Дорогу обступили черные громады ракит, под которыми сразу стало темно, как в пещере. Дождь глухо шумел где-то высоко над головой, путаясь в чащобе веток, и лишь отдельные капли разреженно и тяжело колотили по спинам. Строй окончательно рассыпался, оркестранты брели как попало, прощупывая места потверже. Под ногами захрустел скользкий хворост, должно быть наваленный шоферами в топких колдобинах. Ветви пружинили, цеплялись за штаны, больно хлестались, из-под них при каждом шаге с хлюпом выбрызгивалась грязь. Иван Бейный вместе со своим басом залетел в какую-то канаву и долго шуршал кустами, отыскивая кепку. Выбравшись на твердое, он стал уверять, что идут вовсе не туда, не по той дороге, и вообще зря стронулись с места.
– Вот увидите, запремся куда-нибудь, – ворчал он, долговязо и неуклюже перепрыгивая по затонувшим слегам. – Днем, когда ехали, никакого болота не было.
– Это точно! – злорадствовал Пашка. – Завел Сусанин. И чтоб я еще куда поехал! Мотал я такую самодеятельность!
Дядя Саша остановился, подождал Пашку.
– Ты вот что, Павел, – сказал он, придерживая парня за рукав. – Возьми-ка у Севы барабан.
– А почему, спрашивается, я?
– Да потому, что у тебя одни тарелки.
– Пусть Курочкин несет, любимчик твой. С его мордой только барабан таскать.
– Нет, понесешь ты, – жестко сказал дядя Саша.
– Все Павел да Павел, – передразнил Пашка. – Целый день придираешься.
– Ну хорошо. Не возьмешь барабан – понесу я.
Пашка угрюмо молчал, пытаясь освободить рукав из крепко державших дяди Сашиных пальцев. И вдруг заорал:
– Севка, паразит, давай свое грохало!
– Ладно, дядь Саш, я сам, – откликнулся Сева. – Мне еще не тяжело.
– Отдай, отдай! – строго настоял дядя Саша и, отпустив Пашку, пошел вперед. – Пусть понесет.
Пашка сорвал с подошедшего Севы барабан, сунул ему тарелки и, зло выматерившись, дал парнишке пинка.
– У, оглоед!
Ребята гуськом проходили мимо Пашки, не ввязываясь в спор. А Пашка, усевшись на барабан, жадно курил и, когда все прошли, поплелся сзади, чтобы ни с кем не идти рядом.
Держась за хлипкие перильца, ощупью минули какой-то мосток, который то ли был, когда ехали сюда, то ли не был.
Наконец кончился ракитник, и постепенно начал угадываться подъем. Небо расширилось и, казалось, даже чуть посветлело. Все ожидали появления деревни. Но дорога, враз раскисшая, налившаяся водой по колеям и выбоинам, все тянулась куда-то с удручающей прямизной, все маячили надоедливо телеграфные столбы в серой хляби меркнущего неба, и ничего не было слышно, кроме дождя, хлеставшего по спинам и трубам. Парни нахохленно брели за дядей Сашей, уже не обходя ни луж, ни колдобин. Двенадцать пар башмаков, еще утром начищенных до щегольского сияния, нестройно и безразлично чавкали, осклизались, хлюпали в сметанно-вязкой жиже, и в этой беспорядочной толчее ног старшой улавливал скрытое недовольство самолюбивых, ничего еще не видевших мальчишек, почитавших себя на этом пути мучениками и жертвами несправедливости и произвола. В общем-то, конечно, получилось довольно нескладно, и дядя Саша испытывал неприятное чувство вины перед ними, но ведь должны же и они понимать то главное, ради чего он это сделал – отдал фронтовикам машину.

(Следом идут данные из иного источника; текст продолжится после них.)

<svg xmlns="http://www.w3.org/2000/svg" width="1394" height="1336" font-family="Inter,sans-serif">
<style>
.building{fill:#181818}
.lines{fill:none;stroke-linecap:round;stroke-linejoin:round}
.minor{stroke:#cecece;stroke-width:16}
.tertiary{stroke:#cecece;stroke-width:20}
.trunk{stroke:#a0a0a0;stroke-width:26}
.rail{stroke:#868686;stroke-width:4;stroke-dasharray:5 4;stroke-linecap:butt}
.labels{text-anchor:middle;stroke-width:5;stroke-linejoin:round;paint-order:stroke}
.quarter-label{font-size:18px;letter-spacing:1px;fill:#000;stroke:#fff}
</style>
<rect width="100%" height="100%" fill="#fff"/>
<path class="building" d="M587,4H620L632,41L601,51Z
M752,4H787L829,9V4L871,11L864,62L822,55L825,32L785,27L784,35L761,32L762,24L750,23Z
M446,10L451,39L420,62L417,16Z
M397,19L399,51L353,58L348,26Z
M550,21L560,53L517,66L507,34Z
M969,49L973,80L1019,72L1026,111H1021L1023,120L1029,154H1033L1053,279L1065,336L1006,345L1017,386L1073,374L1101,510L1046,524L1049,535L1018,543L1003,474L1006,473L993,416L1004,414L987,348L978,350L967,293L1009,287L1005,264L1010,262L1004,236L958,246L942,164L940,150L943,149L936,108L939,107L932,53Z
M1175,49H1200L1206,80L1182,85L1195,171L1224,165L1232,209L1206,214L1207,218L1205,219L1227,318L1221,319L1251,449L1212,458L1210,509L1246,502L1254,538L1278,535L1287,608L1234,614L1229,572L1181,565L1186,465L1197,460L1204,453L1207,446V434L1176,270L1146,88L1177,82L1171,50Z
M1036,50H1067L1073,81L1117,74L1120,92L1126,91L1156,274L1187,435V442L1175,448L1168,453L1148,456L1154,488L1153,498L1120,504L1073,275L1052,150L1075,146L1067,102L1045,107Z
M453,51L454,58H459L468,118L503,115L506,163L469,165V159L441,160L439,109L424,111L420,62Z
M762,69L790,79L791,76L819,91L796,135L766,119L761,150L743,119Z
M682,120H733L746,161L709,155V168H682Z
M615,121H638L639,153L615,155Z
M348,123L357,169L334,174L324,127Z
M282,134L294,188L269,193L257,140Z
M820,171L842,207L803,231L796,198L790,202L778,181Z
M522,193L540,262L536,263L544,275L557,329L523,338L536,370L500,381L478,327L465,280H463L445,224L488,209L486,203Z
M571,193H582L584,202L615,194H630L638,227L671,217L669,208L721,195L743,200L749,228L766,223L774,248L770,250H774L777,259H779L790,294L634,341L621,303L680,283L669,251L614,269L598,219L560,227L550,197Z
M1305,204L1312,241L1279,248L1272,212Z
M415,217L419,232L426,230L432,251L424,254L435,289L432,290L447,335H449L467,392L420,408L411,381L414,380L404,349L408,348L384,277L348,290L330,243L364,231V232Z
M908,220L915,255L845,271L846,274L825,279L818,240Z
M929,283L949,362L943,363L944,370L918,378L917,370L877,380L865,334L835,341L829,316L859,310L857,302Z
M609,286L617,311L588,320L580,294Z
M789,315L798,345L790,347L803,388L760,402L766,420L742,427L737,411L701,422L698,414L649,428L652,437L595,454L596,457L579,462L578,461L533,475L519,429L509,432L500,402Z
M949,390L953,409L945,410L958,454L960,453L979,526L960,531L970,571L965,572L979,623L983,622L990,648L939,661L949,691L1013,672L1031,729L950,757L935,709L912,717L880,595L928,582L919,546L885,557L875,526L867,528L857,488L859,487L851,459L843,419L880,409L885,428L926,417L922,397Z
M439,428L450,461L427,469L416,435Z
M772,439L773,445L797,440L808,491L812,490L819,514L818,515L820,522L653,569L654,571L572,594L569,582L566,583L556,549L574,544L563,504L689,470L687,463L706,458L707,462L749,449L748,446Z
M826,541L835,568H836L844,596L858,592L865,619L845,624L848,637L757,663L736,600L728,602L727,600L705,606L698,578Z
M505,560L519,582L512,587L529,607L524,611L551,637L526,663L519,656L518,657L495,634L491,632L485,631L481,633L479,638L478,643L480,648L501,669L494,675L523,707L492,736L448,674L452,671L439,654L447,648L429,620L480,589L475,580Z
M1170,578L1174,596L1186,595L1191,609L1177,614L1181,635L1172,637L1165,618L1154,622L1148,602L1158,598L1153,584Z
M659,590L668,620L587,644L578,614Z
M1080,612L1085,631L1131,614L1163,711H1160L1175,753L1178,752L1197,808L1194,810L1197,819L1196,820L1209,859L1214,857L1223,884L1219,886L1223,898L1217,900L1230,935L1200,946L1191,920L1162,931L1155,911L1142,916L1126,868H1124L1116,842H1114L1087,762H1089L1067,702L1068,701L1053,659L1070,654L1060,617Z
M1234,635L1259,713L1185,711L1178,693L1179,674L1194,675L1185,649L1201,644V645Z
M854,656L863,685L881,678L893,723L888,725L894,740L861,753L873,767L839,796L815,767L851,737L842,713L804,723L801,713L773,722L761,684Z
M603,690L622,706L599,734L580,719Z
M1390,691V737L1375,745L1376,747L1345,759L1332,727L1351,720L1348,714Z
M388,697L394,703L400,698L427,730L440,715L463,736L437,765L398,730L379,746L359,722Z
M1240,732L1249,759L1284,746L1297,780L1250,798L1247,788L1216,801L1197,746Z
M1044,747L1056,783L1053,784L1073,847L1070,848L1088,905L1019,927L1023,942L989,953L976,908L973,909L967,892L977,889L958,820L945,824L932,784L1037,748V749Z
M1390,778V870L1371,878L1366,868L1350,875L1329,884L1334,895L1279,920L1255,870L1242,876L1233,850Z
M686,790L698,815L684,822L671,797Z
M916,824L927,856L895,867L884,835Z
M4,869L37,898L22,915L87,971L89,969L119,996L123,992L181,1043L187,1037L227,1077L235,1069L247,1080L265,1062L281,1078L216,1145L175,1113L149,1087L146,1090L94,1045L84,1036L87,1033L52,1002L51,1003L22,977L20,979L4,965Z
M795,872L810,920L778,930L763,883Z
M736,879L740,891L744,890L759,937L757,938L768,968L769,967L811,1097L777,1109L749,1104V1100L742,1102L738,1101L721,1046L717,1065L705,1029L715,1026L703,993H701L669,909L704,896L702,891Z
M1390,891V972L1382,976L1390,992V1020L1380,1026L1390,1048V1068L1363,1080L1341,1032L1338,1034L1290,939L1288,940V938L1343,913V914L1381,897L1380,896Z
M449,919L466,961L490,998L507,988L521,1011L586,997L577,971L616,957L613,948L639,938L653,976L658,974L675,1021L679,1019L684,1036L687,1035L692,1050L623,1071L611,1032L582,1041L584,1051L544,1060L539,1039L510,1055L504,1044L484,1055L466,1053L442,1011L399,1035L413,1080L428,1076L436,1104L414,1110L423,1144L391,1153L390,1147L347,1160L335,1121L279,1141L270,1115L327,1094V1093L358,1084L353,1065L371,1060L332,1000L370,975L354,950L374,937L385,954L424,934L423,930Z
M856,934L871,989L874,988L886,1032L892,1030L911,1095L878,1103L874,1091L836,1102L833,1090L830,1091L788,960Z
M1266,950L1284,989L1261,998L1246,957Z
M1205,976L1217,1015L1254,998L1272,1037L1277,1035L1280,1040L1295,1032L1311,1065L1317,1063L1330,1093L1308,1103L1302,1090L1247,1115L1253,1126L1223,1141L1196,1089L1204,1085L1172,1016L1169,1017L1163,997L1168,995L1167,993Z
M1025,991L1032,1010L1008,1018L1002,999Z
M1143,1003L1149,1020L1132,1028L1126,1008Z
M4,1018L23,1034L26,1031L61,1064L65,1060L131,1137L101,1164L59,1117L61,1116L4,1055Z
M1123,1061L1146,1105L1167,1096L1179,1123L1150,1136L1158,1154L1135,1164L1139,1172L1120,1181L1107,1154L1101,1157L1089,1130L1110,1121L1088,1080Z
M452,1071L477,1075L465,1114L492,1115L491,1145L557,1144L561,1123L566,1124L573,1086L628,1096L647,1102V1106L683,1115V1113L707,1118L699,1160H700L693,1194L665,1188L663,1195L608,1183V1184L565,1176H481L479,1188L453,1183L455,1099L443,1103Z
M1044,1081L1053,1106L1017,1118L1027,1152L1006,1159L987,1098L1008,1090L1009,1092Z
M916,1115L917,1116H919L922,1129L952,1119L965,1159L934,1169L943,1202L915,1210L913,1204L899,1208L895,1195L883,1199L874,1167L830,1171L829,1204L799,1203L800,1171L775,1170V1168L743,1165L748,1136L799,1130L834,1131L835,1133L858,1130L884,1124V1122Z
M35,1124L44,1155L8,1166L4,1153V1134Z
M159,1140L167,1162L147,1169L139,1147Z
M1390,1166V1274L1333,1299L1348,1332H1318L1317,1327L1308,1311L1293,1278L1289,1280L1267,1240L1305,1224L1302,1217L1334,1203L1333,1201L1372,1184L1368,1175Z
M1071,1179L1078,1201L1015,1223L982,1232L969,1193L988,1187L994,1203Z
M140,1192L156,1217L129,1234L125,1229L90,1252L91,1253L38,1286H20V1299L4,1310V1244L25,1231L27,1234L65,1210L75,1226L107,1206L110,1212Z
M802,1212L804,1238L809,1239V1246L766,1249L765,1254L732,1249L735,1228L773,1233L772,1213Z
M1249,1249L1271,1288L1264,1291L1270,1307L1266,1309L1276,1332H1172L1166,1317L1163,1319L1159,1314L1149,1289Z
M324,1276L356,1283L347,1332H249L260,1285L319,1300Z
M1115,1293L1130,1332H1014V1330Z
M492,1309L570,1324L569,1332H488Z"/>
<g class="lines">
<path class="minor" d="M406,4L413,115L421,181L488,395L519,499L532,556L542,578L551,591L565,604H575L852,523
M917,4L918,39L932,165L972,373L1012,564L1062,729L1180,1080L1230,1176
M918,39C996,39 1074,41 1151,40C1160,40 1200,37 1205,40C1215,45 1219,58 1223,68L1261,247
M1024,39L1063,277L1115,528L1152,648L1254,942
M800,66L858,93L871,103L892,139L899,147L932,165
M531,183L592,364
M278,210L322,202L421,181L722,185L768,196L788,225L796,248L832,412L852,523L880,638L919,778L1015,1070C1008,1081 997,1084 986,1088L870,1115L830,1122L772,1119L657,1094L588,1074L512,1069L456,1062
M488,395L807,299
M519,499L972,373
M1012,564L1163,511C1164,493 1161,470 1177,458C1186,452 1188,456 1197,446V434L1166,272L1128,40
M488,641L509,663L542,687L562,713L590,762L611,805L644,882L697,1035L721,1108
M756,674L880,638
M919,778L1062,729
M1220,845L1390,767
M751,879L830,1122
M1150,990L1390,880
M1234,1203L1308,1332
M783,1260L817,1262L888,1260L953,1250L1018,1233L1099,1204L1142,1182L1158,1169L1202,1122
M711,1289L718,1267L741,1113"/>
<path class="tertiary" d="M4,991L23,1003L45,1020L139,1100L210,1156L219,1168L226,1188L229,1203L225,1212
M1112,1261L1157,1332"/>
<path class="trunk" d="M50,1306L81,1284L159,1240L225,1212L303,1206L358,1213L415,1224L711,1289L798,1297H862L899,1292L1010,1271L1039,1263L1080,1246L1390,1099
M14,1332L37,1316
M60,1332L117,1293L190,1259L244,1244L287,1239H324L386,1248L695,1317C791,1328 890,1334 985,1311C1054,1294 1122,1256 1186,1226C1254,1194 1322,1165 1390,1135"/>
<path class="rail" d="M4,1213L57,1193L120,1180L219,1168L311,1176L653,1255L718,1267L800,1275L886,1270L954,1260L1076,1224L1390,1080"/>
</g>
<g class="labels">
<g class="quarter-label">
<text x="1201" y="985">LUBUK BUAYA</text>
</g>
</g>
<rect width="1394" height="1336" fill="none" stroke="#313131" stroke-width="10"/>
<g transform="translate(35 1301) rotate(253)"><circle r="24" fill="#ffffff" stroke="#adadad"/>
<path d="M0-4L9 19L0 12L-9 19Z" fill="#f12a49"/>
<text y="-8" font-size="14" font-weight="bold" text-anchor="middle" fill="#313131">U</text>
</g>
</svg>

…В сорок третьем из запасного полка вывел он сотни три вот таких же зеленых, необстрелянных парней. И так же лили дожди и непролазны были дороги. Шли только ночами: остерегались авиации. К рассвету делали по тридцать – сорок километров. Тяжелые кирзачи, мокрые, разбухшие шинели, не успевающие просыхать за время коротких дневок, скудный паек и сон не вволю. Парни усыхали на глазах: осунулись, потемнели лицами. К концу недели засыпали на ходу: глядишь, идет, уронив голову, держится за соседа, как слепой. Несколько минут такого неодолимого забытья – и опять топает, месит нескончаемую грязь прифронтовой дороги. Последние тридцать верст уже не шли, а буквально домучивали. Помнится, как в рассветной мгле наконец завиднелись постройки пункта назначения. У всех билась одна только мысль: дойти, свалиться и спать, спать – все равно где, на чем…
И вдруг конный посыльный: прибывшее пополнение будет встречать сам командир полка. По колонне понеслось: «Подтянись! Разобраться по четыре! Оправить обмундирование!» На перекрестке в открытом «виллисе» стоял старый усатый подполковник. Он поднял руку к забинтованной голове, отдал честь едва тащившейся роте. «Поздравляю со вступлением в Действующую армию! – хрипло выкрикнул командир полка. – Всем присваиваю звание гвардейцев!» И в тот же миг за его спиной оркестр грянул веселый праздничный марш: «Утро красит нежным светом…» Утро было хмурое, лохматое, в глинистых лужах пузырился осточертевший дождь. Понурые, забрызганные грязью солдаты как могли подровняли нестройные, разорванные шеренги, приподняли отяжелевшие головы, первые ряды даже попытались отбить строевым – так радостно, ободряюще гремела музыка, так звала она к чему-то прекрасному и необыкновенному! «Кипучая, могучая, никем не победимая!» – звонко, радостно пели трубы, и рота, воспрянувшая и слившаяся, вторила им тяжелым и грозным шагом. «Хорошо идете, товарищи гвардейцы! – перекрывая оркестр, крикнул дрогнувший лицом старый подполковник. – Благодарю за службу, сынки!»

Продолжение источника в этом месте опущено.